Point of capture/creation metadata must be retained for at least as long as the records to which it relates. However, the retention of recordkeeping process metadata will vary depending on the business processes of an office. This should be documented in the system documentation, the unit’s policies and procedures, and the unit’s records retention schedules.

For example, a unit may decide not to keep metadata on who has viewed a record, or may decide to keep this metadata for only a short time after the viewing date and regularly dispose of this metadata as transitory information. These are decisions based on the risks associated with access and use of records in specific business processes.

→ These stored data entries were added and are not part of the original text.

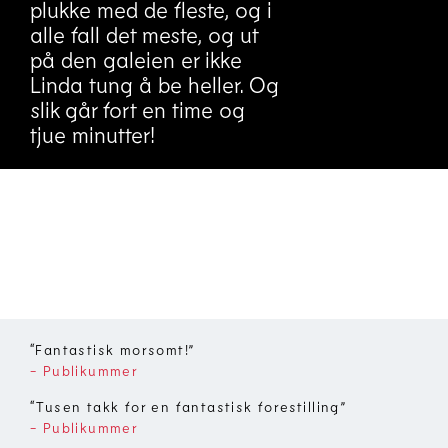
plukke med de fleste, og i
alle fall det meste, og ut
på den galeien er ikke
Linda tung å be heller. Og
slik går fort en time og
tjue minutter!
“
Fantastisk morsomt!
”
- Publikummer
“
Tusen takk for en fantastisk forestilling
”
- Publikummer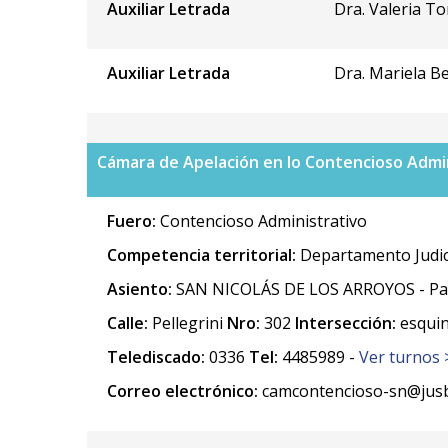
Auxiliar Letrada
Dra. Valeria T
Auxiliar Letrada
Dra. Mariela B
Cámara de Apelación en lo Contencioso Admin
Fuero:
Contencioso Administrativo
Competencia territorial:
Departamento Judic
Asiento:
SAN NICOLÁS DE LOS ARROYOS - Part
Calle:
Pellegrini
Nro:
302
Intersección:
esquin
Telediscado:
0336
Tel:
4485989 -
Ver turnos 
Correo electrónico:
camcontencioso-sn@jusb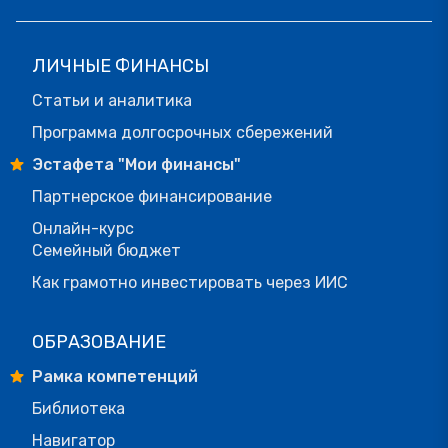
ЛИЧНЫЕ ФИНАНСЫ
Статьи и аналитика
Программа долгосрочных сбережений
Эстафета "Мои финансы"
Партнерское финансирование
Онлайн-курс
Семейный бюджет
Как грамотно инвестировать через ИИС
ОБРАЗОВАНИЕ
Рамка компетенций
Библиотека
Навигатор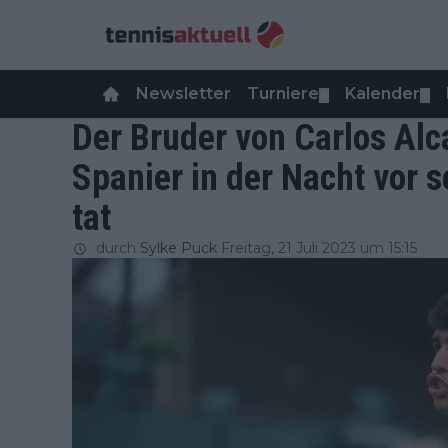
Newsletter
Turniere
Kalender
▼
▼
Der Bruder von Carlos Alca
Spanier in der Nacht vor
tat
durch
Sylke Puck
Freitag, 21 Juli 2023 um 15:15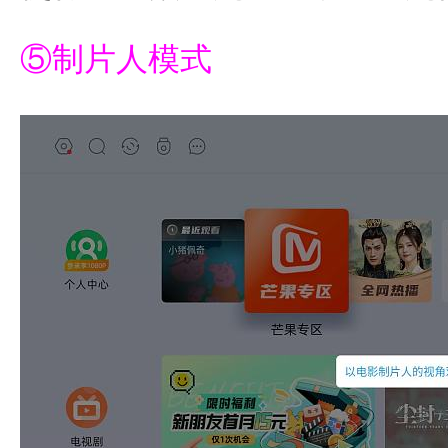
⑤制片人模式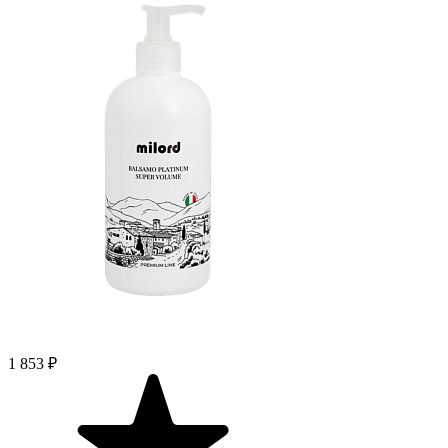
1 853 ₽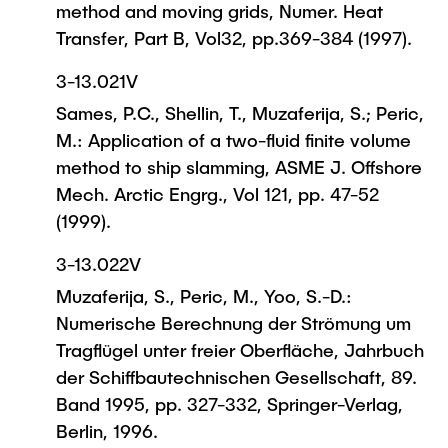
method and moving grids, Numer. Heat
Transfer, Part B, Vol32, pp.369-384 (1997).
3-13.021V
Sames, P.C., Shellin, T., Muzaferija, S.; Peric,
M.: Application of a two-fluid finite volume
method to ship slamming, ASME J. Offshore
Mech. Arctic Engrg., Vol 121, pp. 47-52
(1999).
3-13.022V
Muzaferija, S., Peric, M., Yoo, S.-D.:
Numerische Berechnung der Strömung um
Tragflügel unter freier Oberfläche, Jahrbuch
der Schiffbautechnischen Gesellschaft, 89.
Band 1995, pp. 327-332, Springer-Verlag,
Berlin, 1996.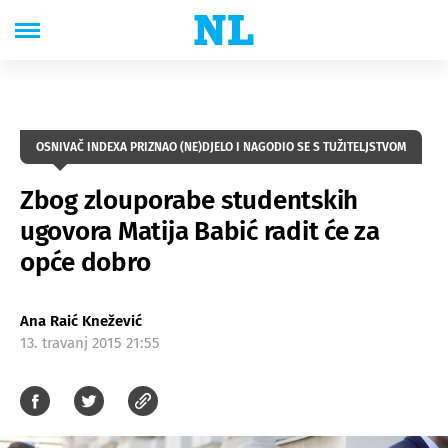
OSNIVAČ INDEXA PRIZNAO (NE)DJELO I NAGODIO SE S TUŽITELJSTVOM
Zbog zlouporabe studentskih
ugovora Matija Babić radit će za
opće dobro
Ana Raić Knežević
13. travanj 2015 21:55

Authority to dispose of records is different from authority to dispose of the associated recordkeeping metadata. Destruction of recordkeeping metadata must be authorized and documented in the unit’s records retention schedule, based on WatCLASS. As with all records destruction actions, the person undertaking or authorizing the destruction, the records class number and records class title, and a date/time of destruction authorization should be documented.

Back to the top

4.2. Requirement 4.2: after the authorized transfer or destruction of a record, the following minimum recordkeeping metadata must be retained by the responsible unit for as long as is required to meet legal or business requirements:

  • Point of capture metadata including a unique identifier, a name, date of creation, who created the record, what business is being conducted, and the creating application and version
  • The date the disposal action took place
  • The authority governing the record’s destruction
  • The person undertaking the disposal action

When records are transferred or destroyed, evidence of their existence and of authorized disposal must be kept for the period specified in the unit’s records retention schedule. This allows the unit to unambiguously prove what happened to its records. Offices will be compliant with this requirement if they create a summary report including these metadata elements for the transferred/destroyed records. A university records disposal form or university archives transfer form are examples of such a record. In those cases where metadata is retained within the electronic recordkeeping system after records disposal/transfer, responsibility for ongoing maintenance of the metadata will usually be delegated to the systems administrator.

Acknowledgement
This standard is modelled on the Electronic Recordkeeping Metadata Standard issued by Archives New Zealand in 2008 for use by New Zealand public offices (http://archives.govt.nz/s8-electronic-recordkeeping-metadatastandard).

Back to the top


1Authentic records can be proven to be what they say they are or are represented to be – records of the business events or transactions they document – created by the person(s) stated or claimed to have created them, at the stated time. Reliable records can be trusted as a full, accurate representation of the transactions, events, or facts they support, and can be depended upon in subsequent transactions or activities. The integrity of a record refers to its being complete and unaltered.